Hastalar tedavi olmazsa nelerle karşılaşacağını belirten Op. Dr. Kenar, “Alerjik rinitli hastalar burun, orta kulak ve boğaz enfeksiyonlarını daha sık geçirmeye meyillidirler. Bu hastalara hem alerjik rinit tanısı için hem de belirtileri benzer başka hastalıklardan ayırıcı tanı için kulak, burun, boğaz muayenesi yapılmalıdır. Herhangi bir enfeksiyonun ya da yapısal bir bozukluğun bu şikâyetlere yol açıp açmadığı tespit edilmelidir. Alerjik belirtiler zamanında tedaviyle kontrol altına alınırsa hem alerjik rinit tedavi edilmiş olur hem de muhtemel bahsedilen enfeksiyonların gelişmesi engellenerek hayat kalitesi diğer sağlıklı bireyler gibi olur” diye konuştu.
“Alerjik rinit hastalarının yaklaşık yüzde 40’ına astım, astımlı hastaların yaklaşık yüzde 80’ine alerjik rinit eşlik ettiği bilinmekte”
Op.

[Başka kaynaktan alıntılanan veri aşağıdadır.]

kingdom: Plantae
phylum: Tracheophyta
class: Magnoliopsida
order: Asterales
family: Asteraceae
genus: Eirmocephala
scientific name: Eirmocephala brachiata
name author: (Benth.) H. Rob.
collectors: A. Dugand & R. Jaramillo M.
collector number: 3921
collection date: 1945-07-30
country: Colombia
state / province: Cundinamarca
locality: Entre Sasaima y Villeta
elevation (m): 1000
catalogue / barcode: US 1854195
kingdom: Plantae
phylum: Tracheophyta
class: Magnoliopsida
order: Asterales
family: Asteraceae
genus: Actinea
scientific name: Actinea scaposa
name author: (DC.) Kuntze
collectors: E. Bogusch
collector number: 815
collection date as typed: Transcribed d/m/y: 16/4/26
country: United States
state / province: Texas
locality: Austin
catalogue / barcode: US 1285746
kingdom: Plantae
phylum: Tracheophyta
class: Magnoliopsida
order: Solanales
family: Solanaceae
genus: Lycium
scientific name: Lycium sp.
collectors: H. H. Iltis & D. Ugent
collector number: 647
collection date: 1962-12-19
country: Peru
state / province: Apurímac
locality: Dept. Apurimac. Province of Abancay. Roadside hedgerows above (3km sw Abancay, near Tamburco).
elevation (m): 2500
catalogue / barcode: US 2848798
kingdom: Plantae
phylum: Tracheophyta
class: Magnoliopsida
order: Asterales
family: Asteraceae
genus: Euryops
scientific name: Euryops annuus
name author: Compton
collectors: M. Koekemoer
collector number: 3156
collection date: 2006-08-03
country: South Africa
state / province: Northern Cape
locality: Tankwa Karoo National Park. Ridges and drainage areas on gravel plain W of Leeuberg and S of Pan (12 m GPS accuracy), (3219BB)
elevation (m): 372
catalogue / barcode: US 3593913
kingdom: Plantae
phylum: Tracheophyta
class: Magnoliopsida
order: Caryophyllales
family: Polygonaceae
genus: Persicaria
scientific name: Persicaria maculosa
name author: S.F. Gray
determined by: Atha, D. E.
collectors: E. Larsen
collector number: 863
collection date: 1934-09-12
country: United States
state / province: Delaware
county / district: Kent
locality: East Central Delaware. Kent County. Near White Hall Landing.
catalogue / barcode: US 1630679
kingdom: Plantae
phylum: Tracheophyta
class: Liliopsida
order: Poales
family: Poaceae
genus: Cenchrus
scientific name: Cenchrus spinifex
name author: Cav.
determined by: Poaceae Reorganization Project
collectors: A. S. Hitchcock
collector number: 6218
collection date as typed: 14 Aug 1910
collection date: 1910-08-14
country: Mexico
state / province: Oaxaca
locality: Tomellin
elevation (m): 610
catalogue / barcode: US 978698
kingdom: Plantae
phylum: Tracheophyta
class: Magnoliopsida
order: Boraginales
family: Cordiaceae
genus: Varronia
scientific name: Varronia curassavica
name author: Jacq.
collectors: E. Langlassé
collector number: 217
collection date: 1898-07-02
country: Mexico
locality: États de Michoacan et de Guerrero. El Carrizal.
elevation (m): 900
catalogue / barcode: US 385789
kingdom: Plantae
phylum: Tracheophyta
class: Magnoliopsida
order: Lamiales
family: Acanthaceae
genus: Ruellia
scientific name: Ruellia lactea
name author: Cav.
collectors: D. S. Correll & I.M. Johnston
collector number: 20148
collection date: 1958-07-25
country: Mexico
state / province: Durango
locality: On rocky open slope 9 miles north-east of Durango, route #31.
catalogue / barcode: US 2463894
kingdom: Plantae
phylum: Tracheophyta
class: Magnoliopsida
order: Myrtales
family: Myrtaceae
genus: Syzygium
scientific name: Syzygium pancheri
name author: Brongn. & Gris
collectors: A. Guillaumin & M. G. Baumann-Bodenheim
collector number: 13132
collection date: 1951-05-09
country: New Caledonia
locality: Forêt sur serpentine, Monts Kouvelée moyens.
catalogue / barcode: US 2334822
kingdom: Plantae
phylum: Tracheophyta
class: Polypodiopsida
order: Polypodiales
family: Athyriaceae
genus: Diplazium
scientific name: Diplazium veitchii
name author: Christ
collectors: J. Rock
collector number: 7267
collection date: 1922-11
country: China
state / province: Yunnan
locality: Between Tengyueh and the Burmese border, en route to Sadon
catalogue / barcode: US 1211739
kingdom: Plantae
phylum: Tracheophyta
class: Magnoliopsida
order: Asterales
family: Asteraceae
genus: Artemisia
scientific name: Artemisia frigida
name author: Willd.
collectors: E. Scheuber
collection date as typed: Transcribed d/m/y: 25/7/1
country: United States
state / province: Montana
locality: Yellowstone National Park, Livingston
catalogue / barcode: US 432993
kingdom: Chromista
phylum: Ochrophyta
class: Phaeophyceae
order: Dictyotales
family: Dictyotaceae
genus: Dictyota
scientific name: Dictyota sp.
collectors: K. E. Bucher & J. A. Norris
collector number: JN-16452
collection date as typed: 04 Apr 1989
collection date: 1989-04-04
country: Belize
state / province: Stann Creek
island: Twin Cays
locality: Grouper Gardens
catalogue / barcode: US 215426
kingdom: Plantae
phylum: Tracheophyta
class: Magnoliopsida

Dr. Kenar, “Alerjik rinit hastalarında diğer alerjik hastalıklar (astım, egzama, kurdeşen, gıda alerjisi vb.) daha fazla görülmektedir. Alerjik rinitli hastaların yaklaşık yüzde 40’ına astım, astımlı hastaların yaklaşık yüzde 80 ine alerjik rinit eşlik ettiği bilinmektedir. Bu nedenle alerjik rinit hastalarının diğer alerjik hastalıklar açısından da çerçeveli olarak değerlendirilmesi uygundur. Son 15 yıldır Denizli’de yaptığım klinik ve bilimsel, gözlemsel çalışmalarda ve muayene, tedavi ettiğim binlerce mevsimsel alerjik rinit hastamda, tedavi aralığını ilkbaharda 15 Mart-15 Mayıs şeklinde 2 ay, sonbaharda 15 Eylül-15 Ekim şeklinde 1 ay olarak belirledim. Bu tarihlerden 7-10 gün önce ilaç tedavisine başlanınca maksimum tedavi yanıtını tecrübe ettim. Küresel ısınma sonucu gelişen iklim değişikliğinden dolayı şunu belirtmeliyim ki, son birkaç yıldır bu tarihlerin yaklaşık 15 gün ötelendiğini gözlemledim” şeklinde konuştu.